While artificial trees are highly advertised, Americans still favor the real deal by more than 2 to 1. Real trees - either pre-cut or cut-your-own - may be a better choice for the environment and our economy. Some half a billion trees are currently growing on tree farms in the U.S., according to the National Christmas Tree Farm Association. Evergreens will grow in rocky soil where other crops won't, and Christmas tree farming seems to escape most of the environmental problems of other forms of agriculture.
Tree farmers abide by strict nutrient management plans, adding nutrients to the soil to help develop a rich, green Christmas tree. But tree farmers are nutrient misers, adding only what they must: too much nitrogen or phosphorus fuels undesirable growth. Type of tree makes a difference in fertilizer needed, too: Scots, or Scotch, pine requires no nitrogen; other evergreens require nitrogen only in the spring during certain growth years. Sometimes herbicides are used, too, but expensive chemicals and nutrients are used sparingly. Farmers use the smallest amount possible, explains Cindy Stacy of the Maryland Christmas Tree Association.

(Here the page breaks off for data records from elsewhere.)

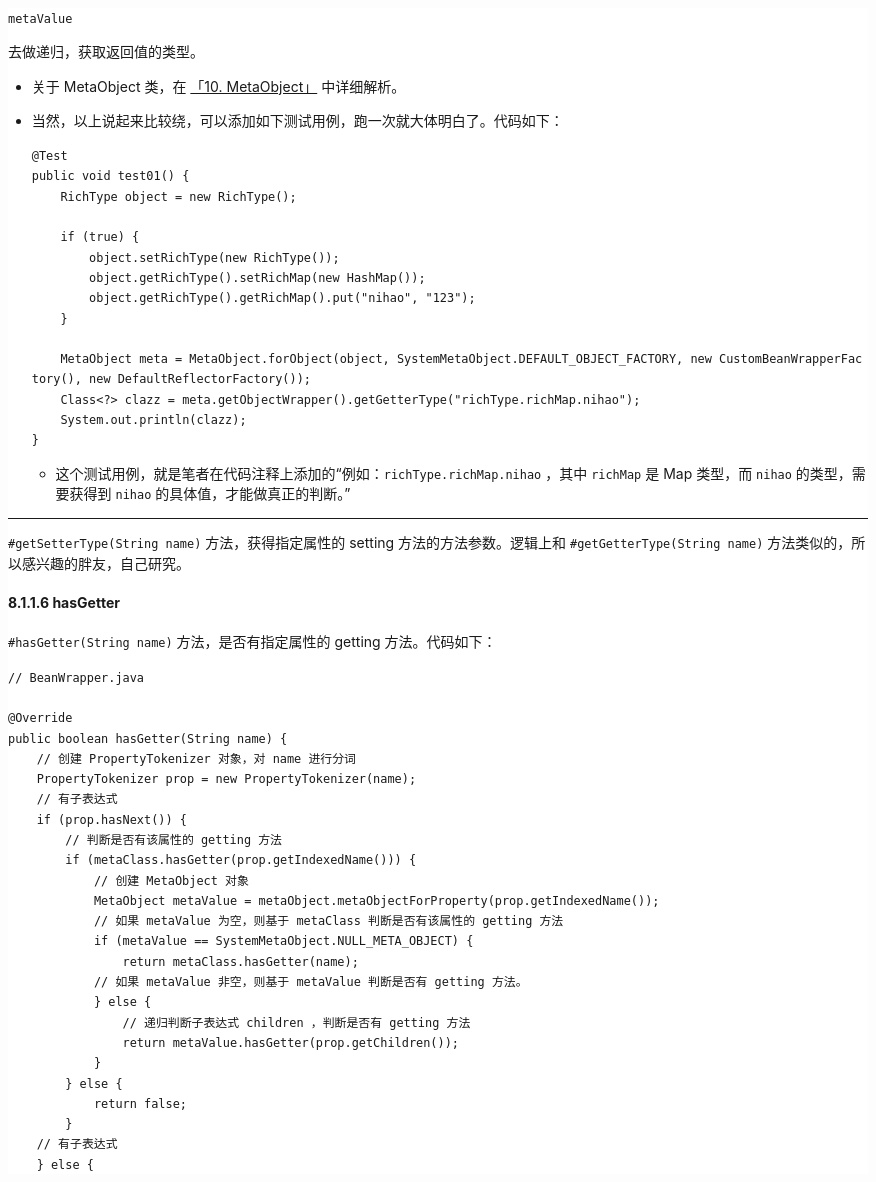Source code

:    

  ```
  metaValue
  ```

   

  去做递归，获取返回值的类型。

  - 关于 MetaObject 类，在 [「10. MetaObject」](http://svip.iocoder.cn/MyBatis/reflection-package/#) 中详细解析。

- 当然，以上说起来比较绕，可以添加如下测试用例，跑一次就大体明白了。代码如下：

  ```
  @Test
  public void test01() {
      RichType object = new RichType();
  
      if (true) {
          object.setRichType(new RichType());
          object.getRichType().setRichMap(new HashMap());
          object.getRichType().getRichMap().put("nihao", "123");
      }
  
      MetaObject meta = MetaObject.forObject(object, SystemMetaObject.DEFAULT_OBJECT_FACTORY, new CustomBeanWrapperFactory(), new DefaultReflectorFactory());
      Class<?> clazz = meta.getObjectWrapper().getGetterType("richType.richMap.nihao");
      System.out.println(clazz);
  }
  ```

  - 这个测试用例，就是笔者在代码注释上添加的“例如：`richType.richMap.nihao` ，其中 `richMap` 是 Map 类型，而 `nihao` 的类型，需要获得到 `nihao` 的具体值，才能做真正的判断。”

------

`#getSetterType(String name)` 方法，获得指定属性的 setting 方法的方法参数。逻辑上和 `#getGetterType(String name)` 方法类似的，所以感兴趣的胖友，自己研究。

#### 8.1.1.6 hasGetter

`#hasGetter(String name)` 方法，是否有指定属性的 getting 方法。代码如下：

```
// BeanWrapper.java

@Override
public boolean hasGetter(String name) {
    // 创建 PropertyTokenizer 对象，对 name 进行分词
    PropertyTokenizer prop = new PropertyTokenizer(name);
    // 有子表达式
    if (prop.hasNext()) {
        // 判断是否有该属性的 getting 方法
        if (metaClass.hasGetter(prop.getIndexedName())) {
            // 创建 MetaObject 对象
            MetaObject metaValue = metaObject.metaObjectForProperty(prop.getIndexedName());
            // 如果 metaValue 为空，则基于 metaClass 判断是否有该属性的 getting 方法
            if (metaValue == SystemMetaObject.NULL_META_OBJECT) {
                return metaClass.hasGetter(name);
            // 如果 metaValue 非空，则基于 metaValue 判断是否有 getting 方法。
            } else {
                // 递归判断子表达式 children ，判断是否有 getting 方法
                return metaValue.hasGetter(prop.getChildren());
            }
        } else {
            return false;
        }
    // 有子表达式
    } else {
```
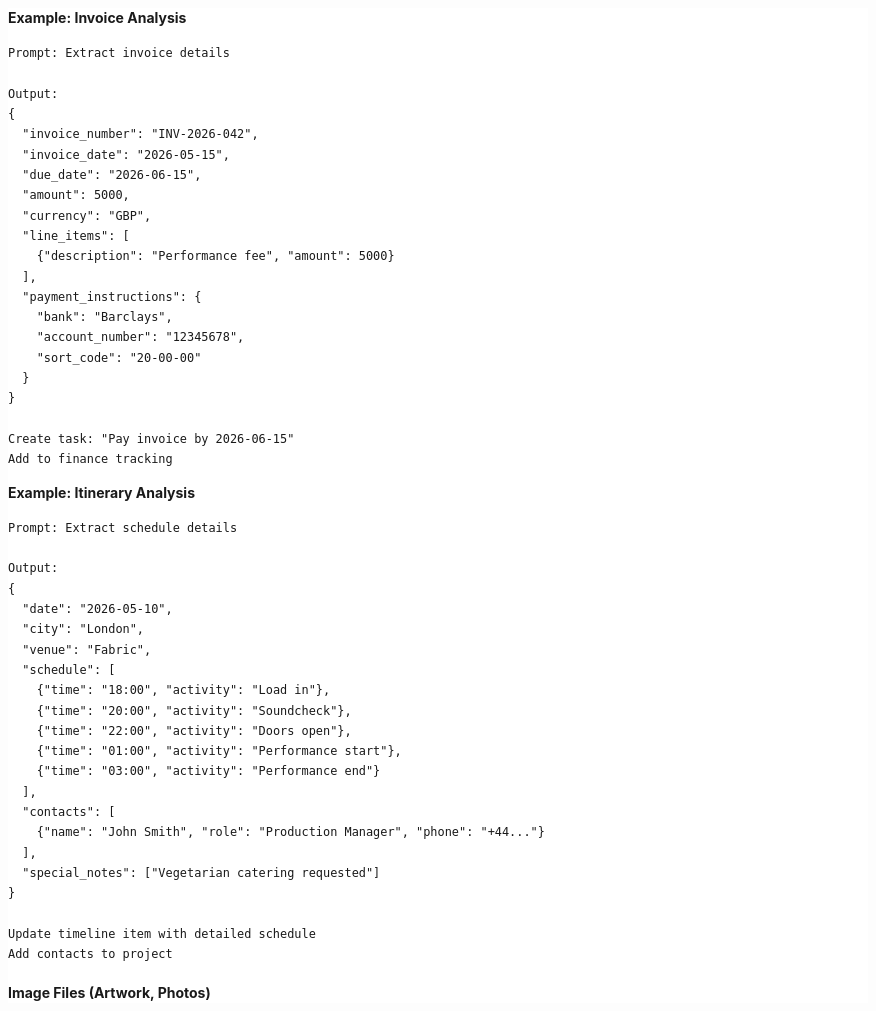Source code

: **Example: Invoice Analysis**
```
Prompt: Extract invoice details

Output:
{
  "invoice_number": "INV-2026-042",
  "invoice_date": "2026-05-15",
  "due_date": "2026-06-15",
  "amount": 5000,
  "currency": "GBP",
  "line_items": [
    {"description": "Performance fee", "amount": 5000}
  ],
  "payment_instructions": {
    "bank": "Barclays",
    "account_number": "12345678",
    "sort_code": "20-00-00"
  }
}

Create task: "Pay invoice by 2026-06-15"
Add to finance tracking
```

**Example: Itinerary Analysis**
```
Prompt: Extract schedule details

Output:
{
  "date": "2026-05-10",
  "city": "London",
  "venue": "Fabric",
  "schedule": [
    {"time": "18:00", "activity": "Load in"},
    {"time": "20:00", "activity": "Soundcheck"},
    {"time": "22:00", "activity": "Doors open"},
    {"time": "01:00", "activity": "Performance start"},
    {"time": "03:00", "activity": "Performance end"}
  ],
  "contacts": [
    {"name": "John Smith", "role": "Production Manager", "phone": "+44..."}
  ],
  "special_notes": ["Vegetarian catering requested"]
}

Update timeline item with detailed schedule
Add contacts to project
```

#### Image Files (Artwork, Photos)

Growers can use river and bay-friendly practices such as soil and tissue testing to ensure minimal fertilizer use and integrated pest management and natural predators of tree pests instead of pesticides. For example, ladybugs are instrumental when controlling aphids, according to John Carroll, Virginia's deputy state forester, who also runs a Christmas tree farm in Louisa County.
Erosion is kept down on tree farms by tree roots that hold soil in place, as well as ground cover used to keep valuable topsoil from eroding. Clover is especially effective, and as a bonus, clover adds nitrogen to the soil. Grass buffer zones around the field can help slow runoff, too.
Evergreens are an environmentally low-impact crop in other ways: Tree farmers generally replace each tree, or even plant two or three trees, for every one cut. In addition, Christmas tree fields create habitat for wildlife, and, because Christmas trees are a long-rotation crop, land disturbance is minimal. Finally, Christmas trees are young trees, and younger trees absorb more carbon than older trees, according to Mr. Carroll. As a bonus, supporting a local Christmas tree grower adds to your 'buy-local' commitment, helping boost your area agriculture and preventing development.
Post holidays, cut Christmas trees are collected by most county recycling services and put through the chipper for mulch, or placed in ponds for biodegradable fish habitat.
Our final tree choice, living Christmas trees - the kind still growing from roots - are a green choice, too, if you have the time, strength, patience and landscape.
Such live trees will be smaller Tannenbaums, since the heavy root ball or container can weight 40 to 100 pounds, depending on the size of the tree. Living trees should stay indoors no more than five or six days, since these evergreens need a cold winter season to grow in the spring. When it's time to move it back outside, the live tree can be planted outdoors, maintained during the year, and, for the really enterprising, dug out again for next Christmas.
Since living trees keep growing after Christmas, they continue to take in carbon, slow erosion and provide habitat, and there's no need to expend energy chipping or hauling to a pond.
Eventually, in a few years, the living tree grows too large for holiday transport and remains outside as a reminder of Christmases past.
Carrie Madren, an Olney resident, writes about environmental issues, Chesapeake life and sustainable living. This article is distributed by Bay Journal News Service.